I was reading the proof in Rudin, but it uses the metric. Is this not true if $X$ is a general topological space and $E' \subset X$ (especially if it is not Hausdorff $T_1$)?
I can't come up with a counterexample. To be specific, it's difficult for me to pass from one neighbourhood to the other without using a metric.
Note that $E'$ is the set of all limit points.
Best Answer
Without any separation axioms, the set of limit points of a set need not be closed. Consider a two-element set, $X = \{a,b\}$, with the trivial topology. Let $E = \{a\}$. Then $E' = \{b\}$ is not closed.
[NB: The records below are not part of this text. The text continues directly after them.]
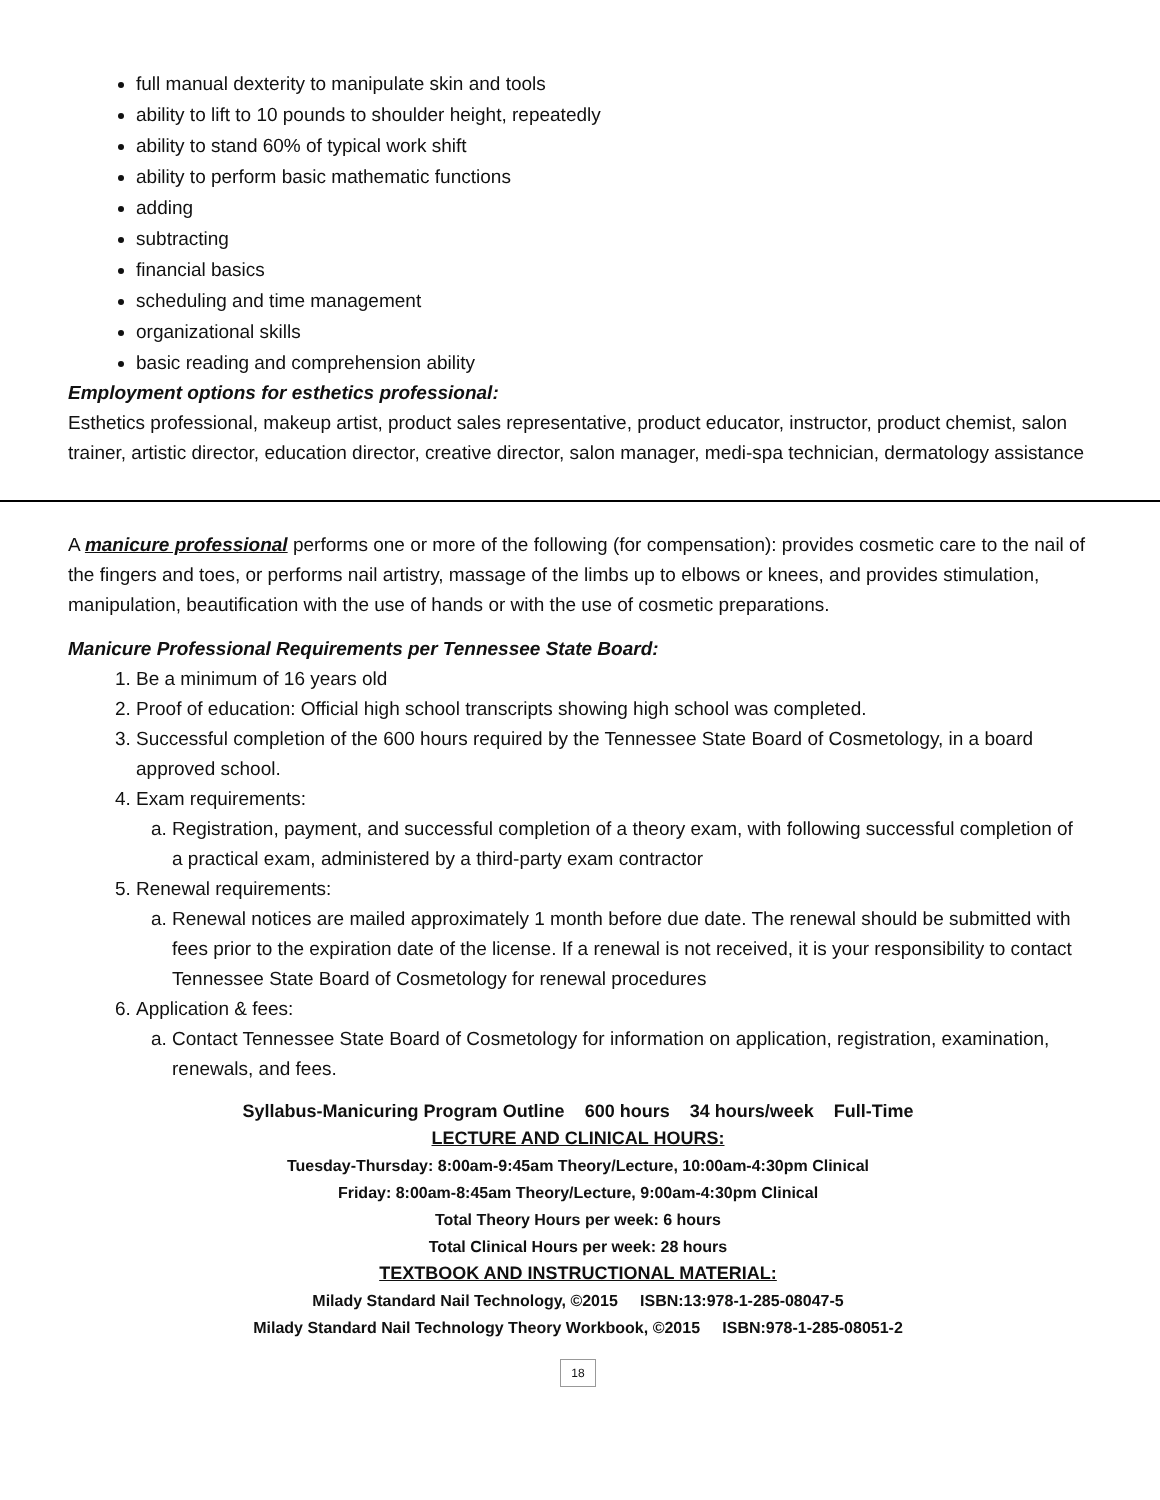full manual dexterity to manipulate skin and tools
ability to lift to 10 pounds to shoulder height, repeatedly
ability to stand 60% of typical work shift
ability to perform basic mathematic functions
adding
subtracting
financial basics
scheduling and time management
organizational skills
basic reading and comprehension ability
Employment options for esthetics professional:
Esthetics professional, makeup artist, product sales representative, product educator, instructor, product chemist, salon trainer, artistic director, education director, creative director, salon manager, medi-spa technician, dermatology assistance
A manicure professional performs one or more of the following (for compensation): provides cosmetic care to the nail of the fingers and toes, or performs nail artistry, massage of the limbs up to elbows or knees, and provides stimulation, manipulation, beautification with the use of hands or with the use of cosmetic preparations.
Manicure Professional Requirements per Tennessee State Board:
1. Be a minimum of 16 years old
2. Proof of education: Official high school transcripts showing high school was completed.
3. Successful completion of the 600 hours required by the Tennessee State Board of Cosmetology, in a board approved school.
4. Exam requirements:
a. Registration, payment, and successful completion of a theory exam, with following successful completion of a practical exam, administered by a third-party exam contractor
5. Renewal requirements:
a. Renewal notices are mailed approximately 1 month before due date. The renewal should be submitted with fees prior to the expiration date of the license. If a renewal is not received, it is your responsibility to contact Tennessee State Board of Cosmetology for renewal procedures
6. Application & fees:
a. Contact Tennessee State Board of Cosmetology for information on application, registration, examination, renewals, and fees.
Syllabus-Manicuring Program Outline 600 hours 34 hours/week Full-Time
LECTURE AND CLINICAL HOURS:
Tuesday-Thursday: 8:00am-9:45am Theory/Lecture, 10:00am-4:30pm Clinical
Friday: 8:00am-8:45am Theory/Lecture, 9:00am-4:30pm Clinical
Total Theory Hours per week: 6 hours
Total Clinical Hours per week: 28 hours
TEXTBOOK AND INSTRUCTIONAL MATERIAL:
Milady Standard Nail Technology, ©2015 ISBN:13:978-1-285-08047-5
Milady Standard Nail Technology Theory Workbook, ©2015 ISBN:978-1-285-08051-2
18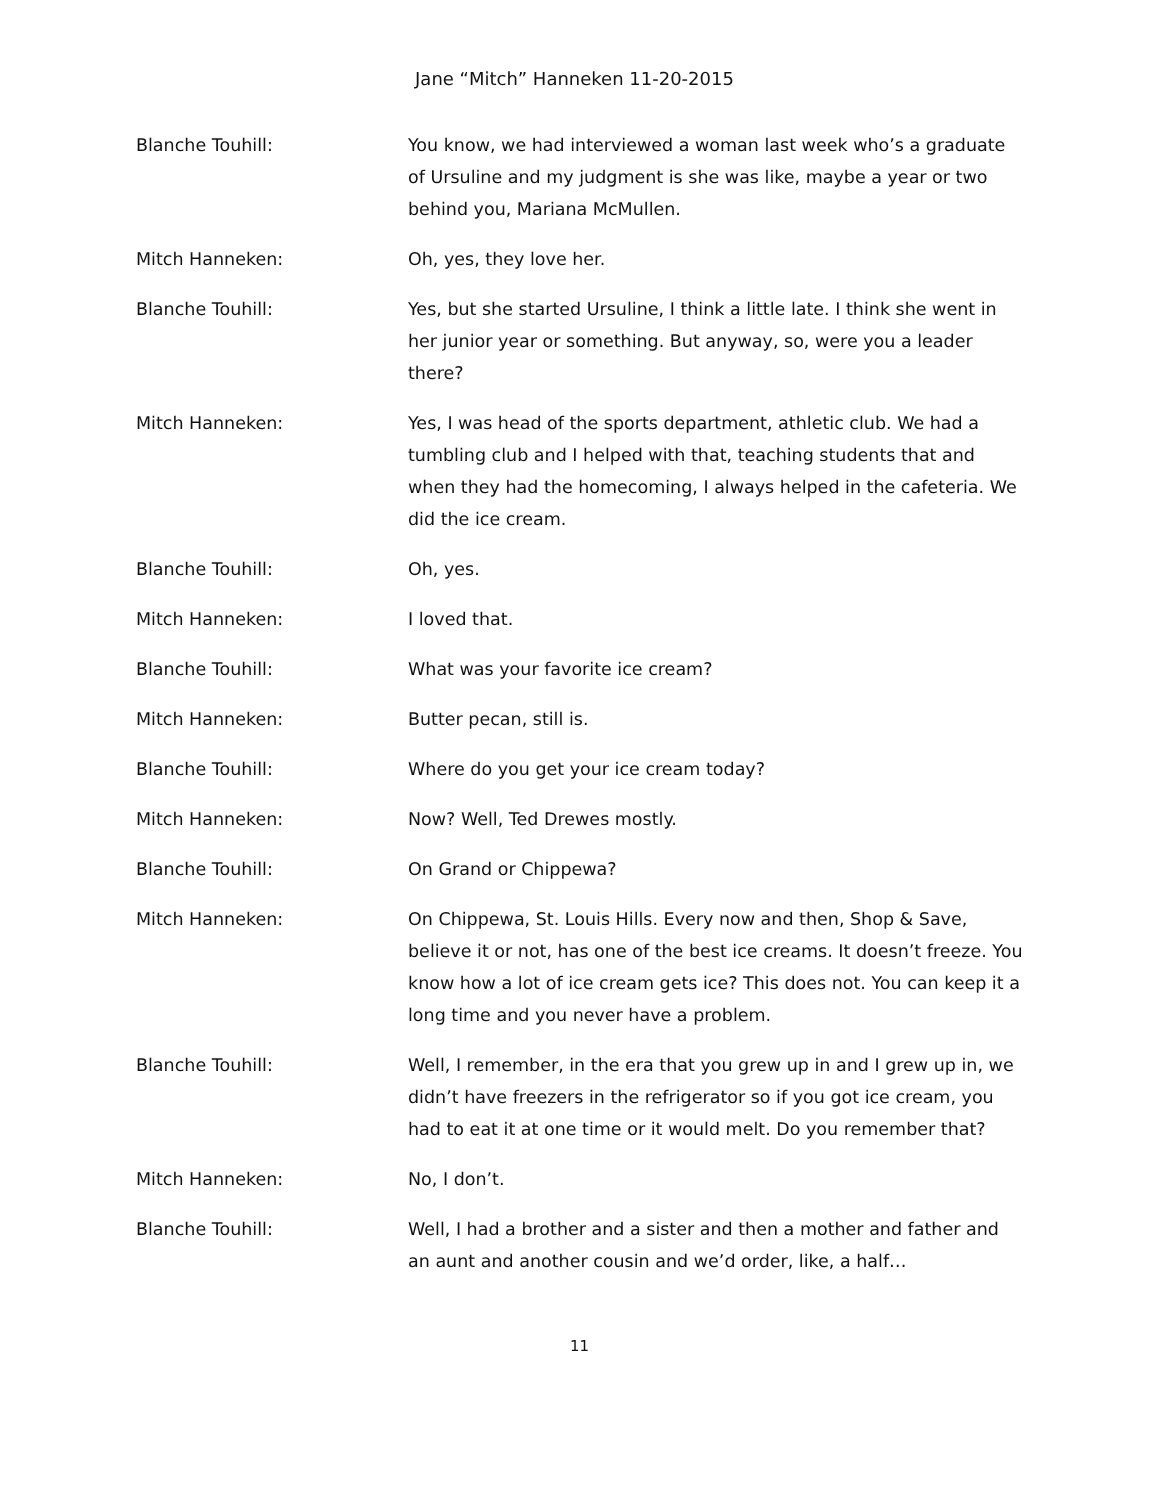Jane “Mitch” Hanneken 11-20-2015
Blanche Touhill: You know, we had interviewed a woman last week who’s a graduate of Ursuline and my judgment is she was like, maybe a year or two behind you, Mariana McMullen.
Mitch Hanneken: Oh, yes, they love her.
Blanche Touhill: Yes, but she started Ursuline, I think a little late. I think she went in her junior year or something. But anyway, so, were you a leader there?
Mitch Hanneken: Yes, I was head of the sports department, athletic club. We had a tumbling club and I helped with that, teaching students that and when they had the homecoming, I always helped in the cafeteria. We did the ice cream.
Blanche Touhill: Oh, yes.
Mitch Hanneken: I loved that.
Blanche Touhill: What was your favorite ice cream?
Mitch Hanneken: Butter pecan, still is.
Blanche Touhill: Where do you get your ice cream today?
Mitch Hanneken: Now? Well, Ted Drewes mostly.
Blanche Touhill: On Grand or Chippewa?
Mitch Hanneken: On Chippewa, St. Louis Hills. Every now and then, Shop & Save, believe it or not, has one of the best ice creams. It doesn’t freeze. You know how a lot of ice cream gets ice? This does not. You can keep it a long time and you never have a problem.
Blanche Touhill: Well, I remember, in the era that you grew up in and I grew up in, we didn’t have freezers in the refrigerator so if you got ice cream, you had to eat it at one time or it would melt. Do you remember that?
Mitch Hanneken: No, I don’t.
Blanche Touhill: Well, I had a brother and a sister and then a mother and father and an aunt and another cousin and we’d order, like, a half…
11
If we assume $T_1$, the set of limit points is closed. If $E' = \varnothing$, there's nothing to show, so let us suppose $E'\neq\varnothing$, and let $x \in \overline{E'}$. Let $U$ be an open neighbourhood of $x$. Then $U\cap E' \neq\varnothing$. Let $y\in U\cap E'$. If $y = x$, we're done. Otherwise, $U\setminus \{x\}$ is an open neighbourhood of $y$, and thus $(U\setminus\{x,y\}) \cap E \neq \varnothing$, since $y \in E'$. But that implies $(U\setminus \{x\}) \cap E \neq \varnothing$, and since $U$ was arbitrary, $x\in E'$.